As stated before, these figures are very convenient. They don’t for example take into account inflation eating into a lump sum over a period of time. There’s no allowance made for money being frittered away in the same way it does for most mere mortals.
But by the same token, it doesn’t take into account that your spouse is financially canny and deposits some of the cash in investments and savings to earn an extra income.
But the scenarios do demonstrate some points.
- By implication, having dependents and no life insurance is a recipe for disaster, whether you have a mortgage or not.
- That often a too narrow or specific life insurance policy (mortgage cover alone for example) can still leave people vulnerable.
- Having some life insurance is good and responsible, but not enough can also leave people vulnerable.

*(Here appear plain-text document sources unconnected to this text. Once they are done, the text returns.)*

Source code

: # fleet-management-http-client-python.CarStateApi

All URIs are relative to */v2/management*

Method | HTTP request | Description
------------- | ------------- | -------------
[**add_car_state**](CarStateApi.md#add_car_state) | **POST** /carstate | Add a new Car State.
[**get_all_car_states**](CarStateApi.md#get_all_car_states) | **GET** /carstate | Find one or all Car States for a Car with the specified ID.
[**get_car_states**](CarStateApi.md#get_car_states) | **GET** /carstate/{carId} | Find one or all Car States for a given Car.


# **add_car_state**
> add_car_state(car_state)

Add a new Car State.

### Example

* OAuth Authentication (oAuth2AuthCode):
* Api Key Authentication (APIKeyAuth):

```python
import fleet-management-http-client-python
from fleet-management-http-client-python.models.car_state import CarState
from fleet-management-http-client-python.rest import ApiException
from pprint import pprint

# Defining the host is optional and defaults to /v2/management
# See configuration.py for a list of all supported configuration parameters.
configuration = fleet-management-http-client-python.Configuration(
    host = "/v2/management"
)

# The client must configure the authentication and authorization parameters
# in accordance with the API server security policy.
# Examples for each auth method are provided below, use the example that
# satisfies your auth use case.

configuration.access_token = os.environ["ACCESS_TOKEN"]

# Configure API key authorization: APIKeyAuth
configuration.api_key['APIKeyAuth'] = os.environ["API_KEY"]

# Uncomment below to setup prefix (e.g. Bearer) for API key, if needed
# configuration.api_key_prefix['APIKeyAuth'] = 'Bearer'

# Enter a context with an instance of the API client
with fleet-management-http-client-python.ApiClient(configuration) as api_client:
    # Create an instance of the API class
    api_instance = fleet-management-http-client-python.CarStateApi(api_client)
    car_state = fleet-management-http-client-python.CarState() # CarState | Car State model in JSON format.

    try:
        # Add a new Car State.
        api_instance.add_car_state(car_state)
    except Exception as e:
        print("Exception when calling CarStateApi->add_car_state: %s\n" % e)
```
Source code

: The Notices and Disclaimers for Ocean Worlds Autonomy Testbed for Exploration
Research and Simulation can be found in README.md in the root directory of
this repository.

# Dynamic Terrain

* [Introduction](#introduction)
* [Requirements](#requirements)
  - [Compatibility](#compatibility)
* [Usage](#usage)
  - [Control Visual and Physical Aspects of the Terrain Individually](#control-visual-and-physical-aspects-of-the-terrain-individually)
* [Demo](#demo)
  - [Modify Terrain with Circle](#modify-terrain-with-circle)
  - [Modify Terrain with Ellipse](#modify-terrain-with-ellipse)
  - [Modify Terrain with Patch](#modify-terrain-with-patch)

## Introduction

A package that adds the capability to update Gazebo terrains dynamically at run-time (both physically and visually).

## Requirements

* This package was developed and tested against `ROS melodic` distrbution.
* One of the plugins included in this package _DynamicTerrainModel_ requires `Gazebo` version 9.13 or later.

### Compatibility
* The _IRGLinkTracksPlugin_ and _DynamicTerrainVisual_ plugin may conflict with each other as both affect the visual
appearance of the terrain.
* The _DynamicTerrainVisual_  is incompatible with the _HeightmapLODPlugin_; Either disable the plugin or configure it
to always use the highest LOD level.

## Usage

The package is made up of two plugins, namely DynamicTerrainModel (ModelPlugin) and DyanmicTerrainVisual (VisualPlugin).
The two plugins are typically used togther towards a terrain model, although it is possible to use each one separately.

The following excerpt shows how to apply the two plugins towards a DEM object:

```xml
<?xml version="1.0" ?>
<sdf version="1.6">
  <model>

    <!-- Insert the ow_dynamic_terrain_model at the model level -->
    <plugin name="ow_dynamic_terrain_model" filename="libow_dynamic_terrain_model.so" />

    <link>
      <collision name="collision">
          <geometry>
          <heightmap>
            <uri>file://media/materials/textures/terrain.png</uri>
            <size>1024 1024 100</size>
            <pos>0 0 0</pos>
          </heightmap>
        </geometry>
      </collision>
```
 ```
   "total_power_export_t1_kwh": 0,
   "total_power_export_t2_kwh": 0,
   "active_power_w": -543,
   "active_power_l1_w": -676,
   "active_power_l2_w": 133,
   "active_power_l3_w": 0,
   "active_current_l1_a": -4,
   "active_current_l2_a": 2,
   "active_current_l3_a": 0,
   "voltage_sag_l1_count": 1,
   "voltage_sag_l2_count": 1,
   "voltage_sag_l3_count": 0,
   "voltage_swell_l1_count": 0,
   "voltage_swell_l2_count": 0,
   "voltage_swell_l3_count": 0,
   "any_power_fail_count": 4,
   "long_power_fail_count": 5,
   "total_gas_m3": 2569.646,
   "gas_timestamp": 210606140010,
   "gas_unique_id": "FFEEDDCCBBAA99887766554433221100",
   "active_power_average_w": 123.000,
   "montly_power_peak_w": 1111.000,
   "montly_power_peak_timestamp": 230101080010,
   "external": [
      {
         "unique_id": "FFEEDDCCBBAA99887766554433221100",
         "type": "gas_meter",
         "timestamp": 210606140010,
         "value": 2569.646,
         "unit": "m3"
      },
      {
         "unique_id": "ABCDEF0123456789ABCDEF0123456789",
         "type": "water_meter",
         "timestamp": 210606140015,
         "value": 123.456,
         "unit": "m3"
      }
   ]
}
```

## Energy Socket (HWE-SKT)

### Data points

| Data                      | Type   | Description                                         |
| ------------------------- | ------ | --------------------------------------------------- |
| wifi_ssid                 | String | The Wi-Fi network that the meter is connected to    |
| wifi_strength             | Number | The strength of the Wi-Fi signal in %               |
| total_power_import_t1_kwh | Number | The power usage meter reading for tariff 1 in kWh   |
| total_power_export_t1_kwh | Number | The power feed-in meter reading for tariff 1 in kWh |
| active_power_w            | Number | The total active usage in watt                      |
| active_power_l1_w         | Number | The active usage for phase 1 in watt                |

- Death in service benefit (sadly, like occupational pension schemes a rapidly disappearing employment benefit) are good, but not good enough.
The argument for ten times annual salary, as the industry commentators suggest, does seem to hold water.
Armed with this type information, you’re certain to be amazed. Most people have no problem arranging for short-term insurance on chattels like cars and washing machines, or when taking a holiday, but it never ceases to surprise how many people fail to make arrangements for very real, long lasting and potentially ruinous misfortune.
The reason could partly be one of affordability, but the fact remains that life insurance premiums have never been as low as they are now and will most probably not be this low again. It could be to do with misunderstanding or ignorance as to how important life insurance is in the fabric of a family’s general financial planning needs. To this end, both the financial services industry and the Government is making strides to reverse this trend. But it may also have something to do with the perceived complexity of arranging a life insurance policy, which companies such as LifeSearch are keen to redress. Conversely, it may also have something to do with apparent ease by which people can arrange simple (if often unsuitable) life insurance from supermarkets and the like.